Yankees 6, Orioles 5. WP: In spite of himself, Robertson (4-5). No save. LP: Evan Meek (0-4).

Greeting Jeter after the game were former manager Joe Torre and former teammates Mariano Rivera, Jorge Posada, Andy Pettitte and Bernie Williams.

No Paul O'Neill or David Cone? They were both in the broadcast booth, for YES.

As hard as it is to believe, career hit Number 3,463, though not a home run, will be every bit as memorable as the homer he hit for Number 3,000. After all, it won his last home game.

Attendance: 48,613. It looked like even the incredibly expensive seats were filled. When Mickey Mantle played his last game at Yankee Stadium, also on a September 25, in 1968, the attendance was a mere 5,723. That's right: The Mick's last game, and not even six thousand showed up. It was a midweek night game, a school night? So was this. And don't tell me that Jeter is a bigger legend than Mantle: He isn't.

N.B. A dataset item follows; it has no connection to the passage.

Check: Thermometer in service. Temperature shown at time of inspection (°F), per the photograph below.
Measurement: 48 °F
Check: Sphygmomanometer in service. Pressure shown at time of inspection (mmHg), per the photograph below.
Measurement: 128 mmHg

And don't tell me the Yankees were way out of the race in 1968: They were out of it this time, too. Mickey did get a hit, a single to center in the 1st -- but it was the only one Luis Tiant allowed, and the Yankees lost to the Cleveland Indians, 3-0. His last plate appearance was a walk.

The Yankees now being their final series of the season, a 3-game set in Boston, probably the least consequential Yanks-Sox series in Jeter's time at the club. Come to think of it, Mickey's last appearance was also against the Red Sox at Fenway Park, also on a September 28. He popped up to short, and left the game with an injury, never to play again. Not much of a way to go out.

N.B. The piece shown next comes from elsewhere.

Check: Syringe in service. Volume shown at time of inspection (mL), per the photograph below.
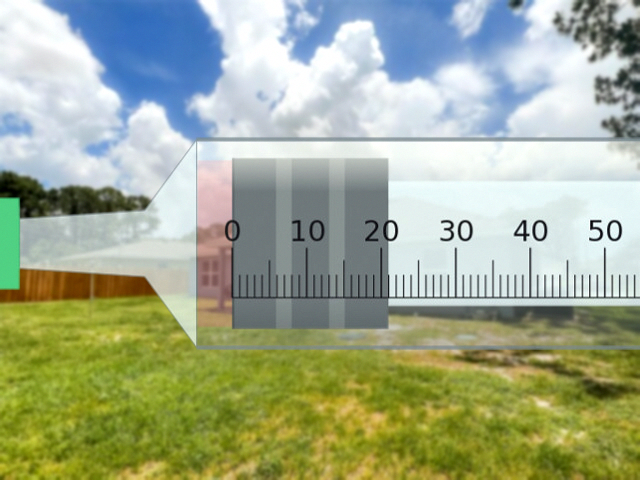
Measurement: 0 mL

Jeter is not in the lineup tonight. Understandable. And he says he won't play shortstop at all this weekend, meaning that, if he appears at all, it will be as a designated hitter or a pinch-hitter.

It really wouldn't be right to see his last at-bat be in a road uniform, especially at Fenway Park.

After all, when Ted Williams had his last at-bat at Fenway Park -- famously, a home run, on September 26, 1960, 54 years ago today -- the Sox still had away games to play, and he didn't want to play in them, and he didn't.

Duke Snider hit a home run in the 3rd-from-last game at Ebbets Field in 1957, and asked to be held out of the last 2 games, so that his last at-bat there would be a home run. He hoped no one else would hit one, so that he'd have the last one there. He got his wish.

One more note about Jeter's home finale: Instead of being in Washington with his teammates, Matt Harvey, the latest Met "ace," injured, was shown in the stands at Yankee Stadium.

That's likely to be as close as he'll ever come to a World Series game.

(UPDATE: That turned out not to be the case.)

Although they didn't come onto the field after the game, Reggie Jackson and Pittsburgh Steeler legend Franco Harris were also at the game.